Zanele Muholi si definisce una “attivista visiva”, il suo lavoro è profondamente impregnato dalla denuncia della marginalizzazione e dei soprusi che la comunità Black LGBTQIA+ del suo Paese continua a subire, arrivando a pagare addirittura con la morte una sessualità che non risponde ai canoni tradizionali. Nonostante la fine dell’Apartheid il Sudafrica continua ad essere un Paese molto violento e sessuofobico. Lei racconta tutto questo in diversi progetti fotografici, uno dei quali – iniziato anni fa e tuttora in progress – dedicato proprio alla comunità LGBTQIA+. Donne, uomini e trans, quasi tutti suoi amici, marginalizzati anche nelle azioni quotidiane più innocenti, non potendo per esempio accedere neanche alle spiagge del proprio Paese. In un’altra serie ritrae la sorprendente fierezza, l’estetica originale di molti transgender che partecipano a concorsi di bellezza femminile.

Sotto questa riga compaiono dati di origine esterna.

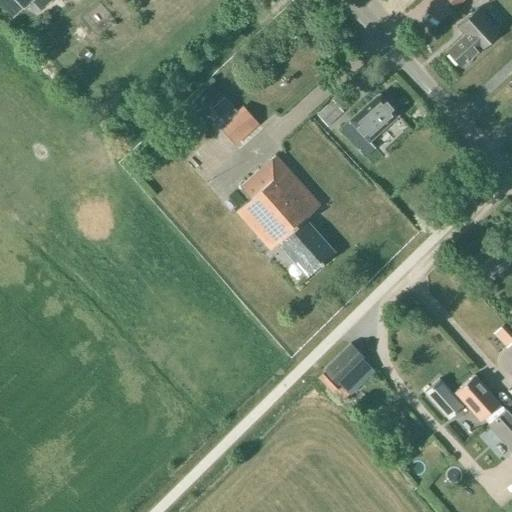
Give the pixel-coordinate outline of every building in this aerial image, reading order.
[(460,66),(498,31),(477,9),(457,27),(464,34),(446,51),(460,66)] [(364,157),(374,148),(368,141),(397,115),(378,94),(339,130),(364,157)] [(342,112),(332,100),(316,114),(326,126),(342,112)] [(230,105),(218,116),(226,124),(220,129),(232,143),(256,122),(244,108),(238,114),(230,105)] [(309,274),(333,252),(303,218),(318,205),(275,157),(240,189),(250,200),(236,213),(269,249),(279,240),(309,274)] [(485,253),(491,264),(509,253),(503,242),(485,253)] [(323,299),(331,308),(346,295),(328,274),(316,285),(326,296),(323,299)] [(350,344),(324,370),(338,384),(364,358),(350,344)] [(439,379),(430,387),(421,394),(445,421),(463,406),(460,403),(462,401),(479,420),(482,417),(489,424),(506,409),(505,408),(504,409),(473,375),(454,392),(457,395),(455,397),(439,379)] [(511,415),(506,409),(489,424),(511,450),(511,415)]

Ma sono i suoi autoritratti, la serie Somnyama Ngonyama a imporsi all’attenzione.

Come sa qualunque fotografo o chi semplicemente si diletti di fotografia, ritrarre un volto scuro in bianco e nero è impresa non facile. Gli autoritratti, tutti in bianco e nero, di Zanele Muholi sono invece splendidi, tecnicamente perfetti. E lei usa questa competenza, acquisita attraverso la frequentazione del Market Photo Workshop di Johannesburg e della Ryerson University di Toronto e da tanto lavoro sul campo, per raccogliere i propri autoritratti, quasi tutti in primo piano, che diventano altrettante narrazioni della segregazione della donna nera (in particolare), degli stereotipi, espressi attraverso ammennicoli vari: pettini, spugne, stracci che avvolgono le folte chiome nere, che accompagnano l’immagine della donna ricalcata a uso e consumo del padrone bianco. Fino a entrare nell’intimo del racconto, con ritratti della madre Bester, per anni a servizio presso una famiglia bianca, e poi con scatti dei suoi amori, mostrandosi, infine, in un’intensissima immagine in cui Zanele Muholi, bellissima in una posa da pin up, di nuovo, ci scruta, ci scava dentro, creando un potente corto circuito visivo. Come si conviene a una “attivista visiva”.